Re: second simple problem

*To*: mathgroup at smc.vnet.net*Subject*: [mg99760] Re: second simple problem*From*: Szabolcs Horvát <szhorvat at gmail.com>*Date*: Wed, 13 May 2009 05:09:12 -0400 (EDT)*References*: <gu666q$9tf$1@smc.vnet.net> <gu8ugd$6se$1@smc.vnet.net>

Peter Pein wrote: > Francisco Gutierrez schrieb: >> Dear sirs: >> I have the following list: >> ex={1,5,7,4,"M",6,7,8,9,1,"M",3} >> I want to replace the M's in the following way: the first M by 5, and the second by2. >> Thus I have a replacement list >> rL={5,2} >> The problem is to get ={1,5,7,4,5,6,7,8,9,1,2,3} >> How can I do this in the most general form (for any length of ex and any number of values of "M")? >> Thanks >> Francisco >> > Hi Francisco, > sorry for not answering. > Can anyone please explain, why the "obvious" > Fold[Replace[#1, "M" -> #2] &, ex, {a, b}] > leads to an unchanged "ex"? It is nearly 3 am and I guess it is better to go > to sleep, than to try to solve this one.
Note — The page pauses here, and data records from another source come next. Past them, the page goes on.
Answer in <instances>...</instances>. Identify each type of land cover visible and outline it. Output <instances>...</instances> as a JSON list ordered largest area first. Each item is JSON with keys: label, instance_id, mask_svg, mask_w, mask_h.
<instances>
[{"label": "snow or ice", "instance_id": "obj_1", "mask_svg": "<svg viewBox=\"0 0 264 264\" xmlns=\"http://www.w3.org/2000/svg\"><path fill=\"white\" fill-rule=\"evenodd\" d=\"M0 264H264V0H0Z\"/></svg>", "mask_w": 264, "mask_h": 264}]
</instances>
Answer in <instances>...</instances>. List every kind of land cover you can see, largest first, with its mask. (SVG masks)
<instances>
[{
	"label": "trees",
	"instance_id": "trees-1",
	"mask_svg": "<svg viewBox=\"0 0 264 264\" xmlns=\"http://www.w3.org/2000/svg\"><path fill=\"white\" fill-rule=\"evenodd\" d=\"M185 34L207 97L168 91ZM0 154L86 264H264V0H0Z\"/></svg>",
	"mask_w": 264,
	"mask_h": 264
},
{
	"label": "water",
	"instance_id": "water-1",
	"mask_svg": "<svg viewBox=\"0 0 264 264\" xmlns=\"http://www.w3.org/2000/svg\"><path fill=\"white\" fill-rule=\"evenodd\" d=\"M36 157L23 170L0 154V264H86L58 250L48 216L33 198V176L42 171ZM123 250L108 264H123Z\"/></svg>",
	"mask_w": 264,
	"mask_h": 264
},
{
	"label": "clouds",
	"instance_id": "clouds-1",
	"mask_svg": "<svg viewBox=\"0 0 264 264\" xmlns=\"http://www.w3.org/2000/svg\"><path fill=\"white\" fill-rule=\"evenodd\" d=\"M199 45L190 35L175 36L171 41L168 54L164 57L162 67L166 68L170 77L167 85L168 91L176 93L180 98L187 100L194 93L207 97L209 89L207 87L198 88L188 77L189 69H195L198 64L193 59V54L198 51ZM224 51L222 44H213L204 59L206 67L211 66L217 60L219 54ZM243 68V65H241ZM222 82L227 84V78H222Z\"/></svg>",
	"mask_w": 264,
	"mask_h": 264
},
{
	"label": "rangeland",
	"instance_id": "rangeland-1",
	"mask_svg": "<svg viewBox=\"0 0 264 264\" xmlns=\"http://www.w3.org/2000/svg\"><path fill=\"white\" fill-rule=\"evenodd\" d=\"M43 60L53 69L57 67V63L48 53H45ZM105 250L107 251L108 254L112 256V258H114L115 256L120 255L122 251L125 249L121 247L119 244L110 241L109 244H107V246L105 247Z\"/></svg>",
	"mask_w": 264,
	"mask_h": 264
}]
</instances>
Hi Peter, You fell into the mistake of thinking that Replace will replace only the first match in a list. The difference between Replace and ReplaceAll is that Replace works on the whole expression by default, and not on any subparts. We can tell it to work at a specific depth, e.g. Replace[list, a->b, {1}] replaces elements of the list, but this will replace *all* elements of list that match. I cannot remember if there is a function/syntax that replaces only the first element found, and I cannot find one in the docs right now. If you discover a simple way to do that, please let me know! Perhaps we can use Replace[#1, {be___, "M", en___} :> {be, #2, en}] &, but that is rather ugly.